SDK query() API stability. The session resume API (resume option) needs verification against current SDK version. Field names may have changed.

Resolved questions

Structured vs. conversational task format. Conversational wins. The whole point of using IRC is human observability. The only structured convention is a TASK: prefix on assignments.
CLI vs. SDK. SDK. The CLI's terminal processing is overhead for daemon use.
Single process vs. separate bridge and supervisor. Separate. Independent failure domains.
Launch-per-task vs. long-running agents. Long-running. Preserves context across related tasks.
Deployment topology. ergo in LXC on Proxmox, bridge + supervisor in docker-compose on desktop (128GB RAM).
Polling strategy. Two-layer: supervisor push for immediate dispatch, flat 30s polling as fallback/health check. Backoff deferred.
Git branch strategy. Supervisor-managed worktrees, branch-per-task, human merges, protected main.

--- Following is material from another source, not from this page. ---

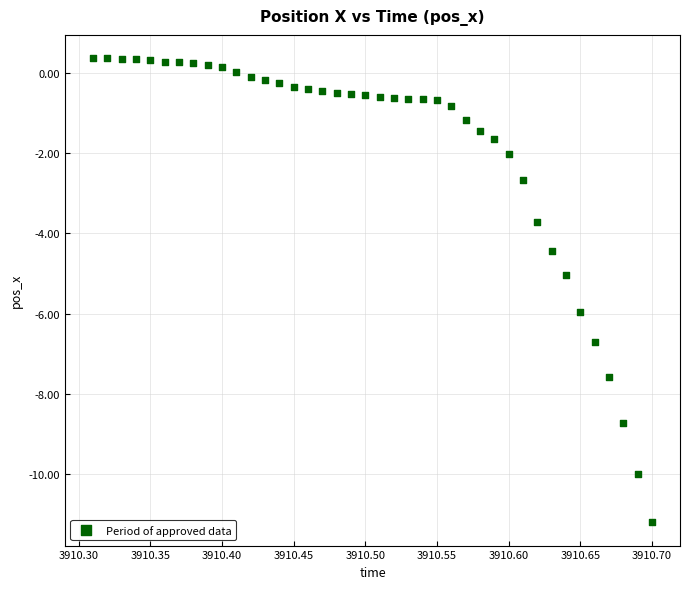

What is the range of X values (max minus min)?

0.4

Context monitoring. Supervisor accumulates usage.input_tokens per turn from SDK responses. No built-in SDK metric.
Durable state. robot.wtf project wiki via MCP. IRC is ephemeral conversation, wiki is the record. EM recovery reads wiki, not IRC history.
Mobile IRC client. Deferred. PM uses terminal for MVP. Future path: Claude.ai as PM delegate via remote MCP, bypassing the mobile client problem entirely.